▶ **Descrição da tarefa**:
Responda a estas perguntas com base no excerto sobre o cancro de mama no homem:
(a) De que tipo de estudos provém a maioria dos dados existentes sobre esta condição?
(b) A partir de que dados são extrapoladas as recomendações de tratamento para estes doentes?
(c) Que terapias o excerto diz ser necessário desenvolver para esta população?

▶ **Excerto da página**:

Como já foi mencionado anteriormente, o cancro de mama no homem é uma condição rara. Consequentemente, não existem muitos estudos clínicos

neste âmbito e a maioria dos dados que existem são de estudos observacionais retrospetivos (67). Acrescenta-se, que as recomendações de tratamento para estes doentes são extrapoladas a partir de dados de ensaios clínicos conduzidos em mulheres. O que provoca a falta de conhecimento sobre os mecanismos biológicos subjacentes à patologia, é necessário esclarecer potenciais diferenças do CM na mulher e otimizar a gestão clínica, nomeadamente, a eficácia das terapias utilizadas e o desenvolvimento de terapias alvo/direcionada para esta população (67).

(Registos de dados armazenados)
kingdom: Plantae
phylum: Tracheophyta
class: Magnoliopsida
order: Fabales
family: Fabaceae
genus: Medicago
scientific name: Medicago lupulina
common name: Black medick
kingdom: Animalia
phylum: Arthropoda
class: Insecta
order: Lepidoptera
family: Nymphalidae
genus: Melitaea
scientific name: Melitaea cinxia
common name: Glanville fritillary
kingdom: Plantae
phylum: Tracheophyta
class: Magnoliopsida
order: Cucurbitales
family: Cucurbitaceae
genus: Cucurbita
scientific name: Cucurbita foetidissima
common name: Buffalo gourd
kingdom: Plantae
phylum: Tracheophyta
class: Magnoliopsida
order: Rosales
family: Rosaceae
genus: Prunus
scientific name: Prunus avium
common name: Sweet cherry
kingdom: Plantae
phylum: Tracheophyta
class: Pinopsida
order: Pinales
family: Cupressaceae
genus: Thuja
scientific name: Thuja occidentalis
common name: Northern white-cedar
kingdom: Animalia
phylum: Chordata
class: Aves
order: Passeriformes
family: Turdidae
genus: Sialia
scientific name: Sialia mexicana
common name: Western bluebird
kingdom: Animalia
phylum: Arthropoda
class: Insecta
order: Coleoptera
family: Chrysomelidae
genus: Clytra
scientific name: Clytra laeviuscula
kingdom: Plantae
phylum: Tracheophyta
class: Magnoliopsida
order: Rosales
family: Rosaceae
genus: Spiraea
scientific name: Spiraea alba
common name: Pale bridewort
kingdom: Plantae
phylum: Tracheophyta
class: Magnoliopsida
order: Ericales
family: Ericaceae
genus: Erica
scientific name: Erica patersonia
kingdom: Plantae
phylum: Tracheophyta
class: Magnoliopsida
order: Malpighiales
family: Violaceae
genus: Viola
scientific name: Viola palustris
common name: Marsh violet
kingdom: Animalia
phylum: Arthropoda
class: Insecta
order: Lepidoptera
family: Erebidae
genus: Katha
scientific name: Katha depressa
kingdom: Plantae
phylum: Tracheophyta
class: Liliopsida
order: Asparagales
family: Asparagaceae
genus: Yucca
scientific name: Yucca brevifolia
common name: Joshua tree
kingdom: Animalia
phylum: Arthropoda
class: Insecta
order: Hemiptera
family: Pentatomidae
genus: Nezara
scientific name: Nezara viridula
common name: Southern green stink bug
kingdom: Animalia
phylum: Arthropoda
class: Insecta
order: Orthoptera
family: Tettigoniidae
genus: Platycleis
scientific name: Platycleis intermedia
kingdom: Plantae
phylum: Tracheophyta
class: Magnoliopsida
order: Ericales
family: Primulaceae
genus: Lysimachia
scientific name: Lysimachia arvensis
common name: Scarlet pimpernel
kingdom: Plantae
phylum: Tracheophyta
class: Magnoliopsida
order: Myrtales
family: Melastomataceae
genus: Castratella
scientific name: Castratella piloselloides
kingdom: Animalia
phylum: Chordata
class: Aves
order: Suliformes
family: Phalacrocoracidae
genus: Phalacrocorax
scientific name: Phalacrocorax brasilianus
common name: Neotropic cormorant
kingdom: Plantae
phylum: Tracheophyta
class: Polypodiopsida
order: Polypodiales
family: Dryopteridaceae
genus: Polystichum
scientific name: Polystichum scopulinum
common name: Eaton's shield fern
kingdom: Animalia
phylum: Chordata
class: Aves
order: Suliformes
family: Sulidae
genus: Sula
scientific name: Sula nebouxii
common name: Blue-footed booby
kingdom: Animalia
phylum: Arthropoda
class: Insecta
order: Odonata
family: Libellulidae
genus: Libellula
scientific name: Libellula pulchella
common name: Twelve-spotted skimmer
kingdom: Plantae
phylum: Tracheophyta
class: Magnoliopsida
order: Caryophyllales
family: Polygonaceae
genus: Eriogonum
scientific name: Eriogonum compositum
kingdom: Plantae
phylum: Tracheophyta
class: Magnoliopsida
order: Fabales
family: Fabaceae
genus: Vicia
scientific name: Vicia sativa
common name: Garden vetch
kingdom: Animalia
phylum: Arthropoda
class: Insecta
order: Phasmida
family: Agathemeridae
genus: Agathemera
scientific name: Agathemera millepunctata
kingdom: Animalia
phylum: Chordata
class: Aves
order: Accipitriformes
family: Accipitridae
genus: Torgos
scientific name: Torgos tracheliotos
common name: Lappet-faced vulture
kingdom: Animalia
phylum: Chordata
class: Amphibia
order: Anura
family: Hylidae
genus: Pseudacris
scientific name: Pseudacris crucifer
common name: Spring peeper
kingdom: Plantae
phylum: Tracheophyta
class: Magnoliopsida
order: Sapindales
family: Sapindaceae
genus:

▶ **Resposta**:
(a) De estudos observacionais retrospetivos.
(b) De dados de ensaios clínicos conduzidos em mulheres.
(c) Terapias alvo/direcionadas.